▶ _INFORMATION SUPPLIED_:

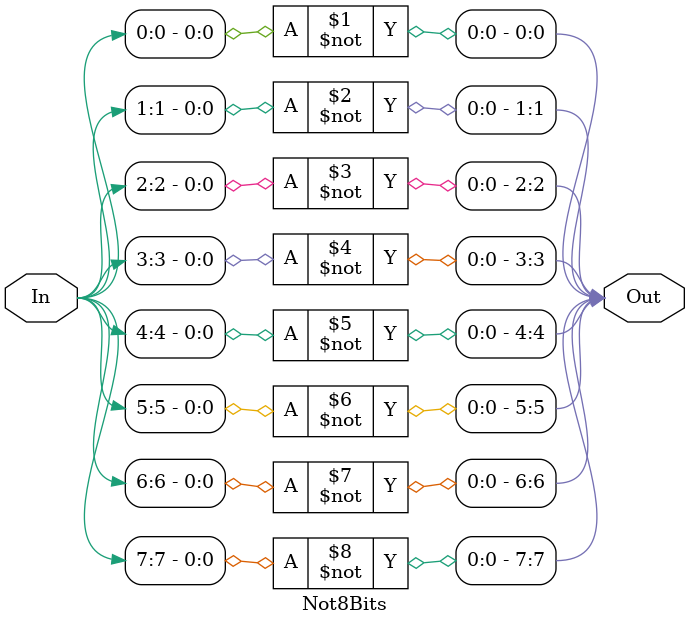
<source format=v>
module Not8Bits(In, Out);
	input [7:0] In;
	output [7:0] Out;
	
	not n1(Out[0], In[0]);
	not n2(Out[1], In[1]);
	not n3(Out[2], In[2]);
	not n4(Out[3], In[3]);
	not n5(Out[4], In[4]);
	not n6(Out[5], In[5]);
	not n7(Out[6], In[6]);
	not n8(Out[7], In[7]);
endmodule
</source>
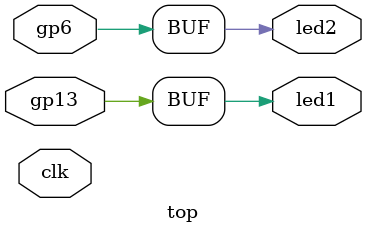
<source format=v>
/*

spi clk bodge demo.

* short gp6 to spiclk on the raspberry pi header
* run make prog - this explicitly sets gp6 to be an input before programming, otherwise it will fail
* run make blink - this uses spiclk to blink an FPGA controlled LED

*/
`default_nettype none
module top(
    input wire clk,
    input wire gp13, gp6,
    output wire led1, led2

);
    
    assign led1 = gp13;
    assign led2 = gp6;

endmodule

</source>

--

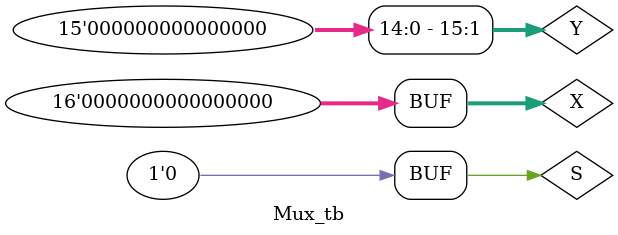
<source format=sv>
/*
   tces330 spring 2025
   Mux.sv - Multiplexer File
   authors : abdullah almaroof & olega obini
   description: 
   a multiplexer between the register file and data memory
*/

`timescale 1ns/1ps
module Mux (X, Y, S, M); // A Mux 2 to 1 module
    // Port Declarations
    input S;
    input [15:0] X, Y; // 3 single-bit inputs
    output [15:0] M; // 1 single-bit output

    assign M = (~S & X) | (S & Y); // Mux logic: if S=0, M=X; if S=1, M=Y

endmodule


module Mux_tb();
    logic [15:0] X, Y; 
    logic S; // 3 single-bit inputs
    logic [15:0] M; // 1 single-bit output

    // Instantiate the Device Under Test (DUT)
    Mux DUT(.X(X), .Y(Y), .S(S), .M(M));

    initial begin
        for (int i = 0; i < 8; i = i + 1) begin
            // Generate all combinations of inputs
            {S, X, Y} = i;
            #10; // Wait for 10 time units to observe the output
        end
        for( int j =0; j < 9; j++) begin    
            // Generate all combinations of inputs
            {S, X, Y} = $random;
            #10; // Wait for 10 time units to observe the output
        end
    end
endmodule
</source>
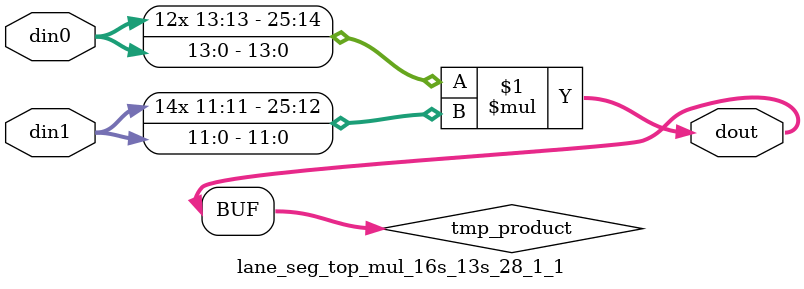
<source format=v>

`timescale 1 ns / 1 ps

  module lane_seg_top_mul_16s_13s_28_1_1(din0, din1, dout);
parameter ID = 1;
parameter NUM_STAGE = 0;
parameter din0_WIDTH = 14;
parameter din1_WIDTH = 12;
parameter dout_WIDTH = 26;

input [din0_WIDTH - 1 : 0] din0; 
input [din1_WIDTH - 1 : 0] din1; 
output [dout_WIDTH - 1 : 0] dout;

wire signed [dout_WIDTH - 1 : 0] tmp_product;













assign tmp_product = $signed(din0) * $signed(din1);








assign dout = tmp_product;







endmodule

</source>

▶ _ABOUT THIS EXERCISE_: Only lines that contain the string "inputs" count; pick each one out of the records and copy it.

▶ _SOLUTION FOR THIS PROBLEM_:
    input [15:0] X, Y; // 3 single-bit inputs
    logic S; // 3 single-bit inputs
            // Generate all combinations of inputs
            // Generate all combinations of inputs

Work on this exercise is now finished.